New York Times
Supreme Court Ruling Favors Employers on Pension

DAVID CAY JOHNSTON

Jan. 26, 1999

Companies do not have to share surpluses in their pension plans with their workers, even if the workers contributed to the plans through money withheld from their paychecks, the Supreme Court ruled unanimously Monday.

Pension experts on the employer side hailed the decision as either a great victory for management or a confirmation of established law. Those who represent workers said the decision showed how a 1974 federal law intended to protect workers' benefits had been twisted into a tool to restrict those benefits while enriching corporations.
The decision came in a case involving Hughes Aircraft and its corporate successors: Hughes Electronics, a subsidiary of General Motors Corp., and Raytheon Co. Other companies that have been named in similar pension litigation include General Electric and Georgia-Pacific.
At issue was a type of defined-benefit, or traditional, pension plan in which both the company and its workers contribute money.

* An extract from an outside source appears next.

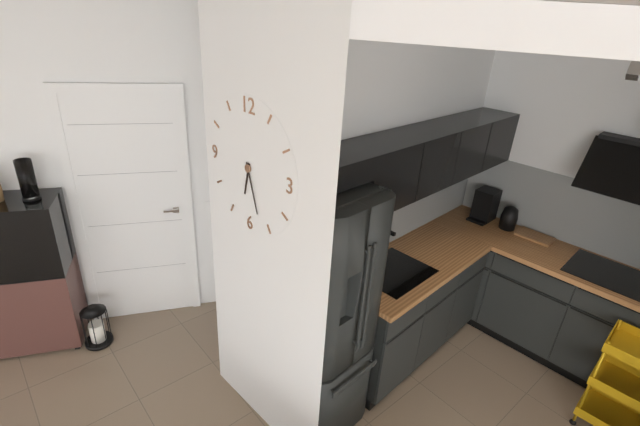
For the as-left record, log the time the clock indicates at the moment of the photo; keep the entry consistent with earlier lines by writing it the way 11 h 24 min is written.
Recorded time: 6 h 27 min
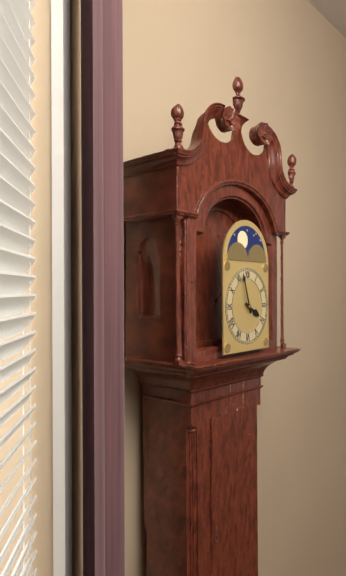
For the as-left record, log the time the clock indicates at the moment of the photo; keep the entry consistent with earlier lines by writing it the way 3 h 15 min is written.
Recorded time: 3 h 57 min
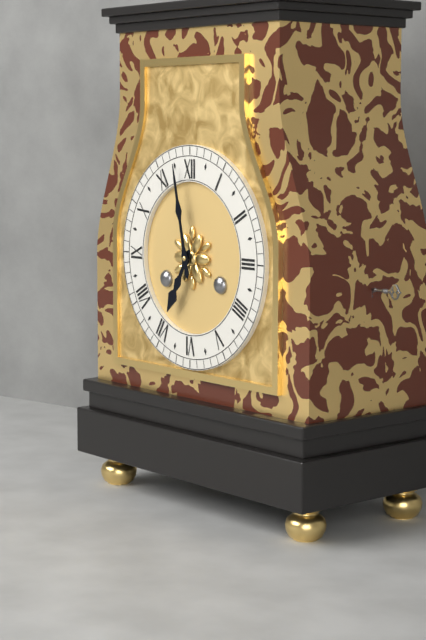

About $60 billion of the $2 trillion in defined-benefit pension assets are in such contributory plans, pension experts said Monday.
Money deducted from workers' pay provided about half of the contributions to the Hughes plan before 1986. It was then that the company stopped making contributions because investment gains had created a $1 billion surplus. Workers were required to contribute until 1991, when the company gave them the option of continuing their contributions or switching to a plan in which they made no contributions but stood to receive smaller benefits. The company also started using the surplus to finance pension benefits for new workers, who did not have to contribute to their pensions.
Five retired workers from Arizona sued in U.S. District Court in 1992, saying that because Hughes had made such extensive changes to the plan, it had been effectively terminated. Under the Employee Retirement Income Security Act of 1974, when a plan with a surplus is terminated, workers get a share of the surplus. The workers figured that under a terminated plan their benefits would increase by as much as 25 percent, said their lawyer, Jerome Tauber of Manhattan.
Hughes said that as long as it paid the retirees the benefits they were promised it was free to use the surplus to reduce its pension expenses for other workers.
A federal judge in Arizona threw out the lawsuit, but the 9th U.S. Circuit Court of Appeals ruled that a trial should be held.
Justice Clarence Thomas, who wrote the Supreme Court opinion reversing the appellate court, said the retirees "proceed on the erroneous assumption that they had an interest in the plan's surplus."
What the workers bought with their contributions, the court held, was not a share of the pension plan's investment gains but a guarantee that they would earn a defined benefit based on their years of employment and their salaries.
The 1991 changes to the plan, Thomas wrote, "did not affect the rights of pre-existing plan participants, and Hughes did not use the surplus for its own benefits."


Jay Waks, senior pension partner at the Kaye Scholer law firm in New York, who represents companies in pension disputes, said the decision "is a sterling victory for employers who have overfunded their defined-benefit pension plans." The decision removes any doubt about the freedom of companies to use surplus pension assets as they deem best, he said.
Mark Ugoretz, president of the Erisa Industry Committee, a Washington-based trade organization, was more restrained, saying that the court had "simply affirmed existing law that was understood by everybody except these plaintiffs and their lawyer."
He said that workers who contributed to the plan did not buy the right to bigger benefits if the plan achieved a surplus but rather "the guarantee that they would get paid their promised benefits even if we were in a deep depression."
He estimated that only 5 percent of defined-benefit plans run by individual companies ever had a requirement that workers contribute and that such plans were rare now. "Today a company that wants workers to contribute would probably have a 401(k) plan," Ugoretz said. In 401(k) plans, workers assume all investment risks.
Karen Ferguson, executive director of the Pension Rights Center, a workers' advocacy organization, said the high court had endorsed "one more corporate sleight of hand to siphon off pension plan surplus for corporate purposes instead of requiring that it be used for the employees, who by law are supposed to be the sole and exclusive beneficiaries."
She said the surplus represented, in part, inflated dollars that the workers should receive because their pension checks are in fixed amounts whose value has been eroded by inflation. "The decision is fundamentally unfair," she said.
Norman Stein, who teaches pension law at the University of Alabama, said, "This was a plan funded by the employees with their money, and to say that the employees don't have an interest in their own money is absurd."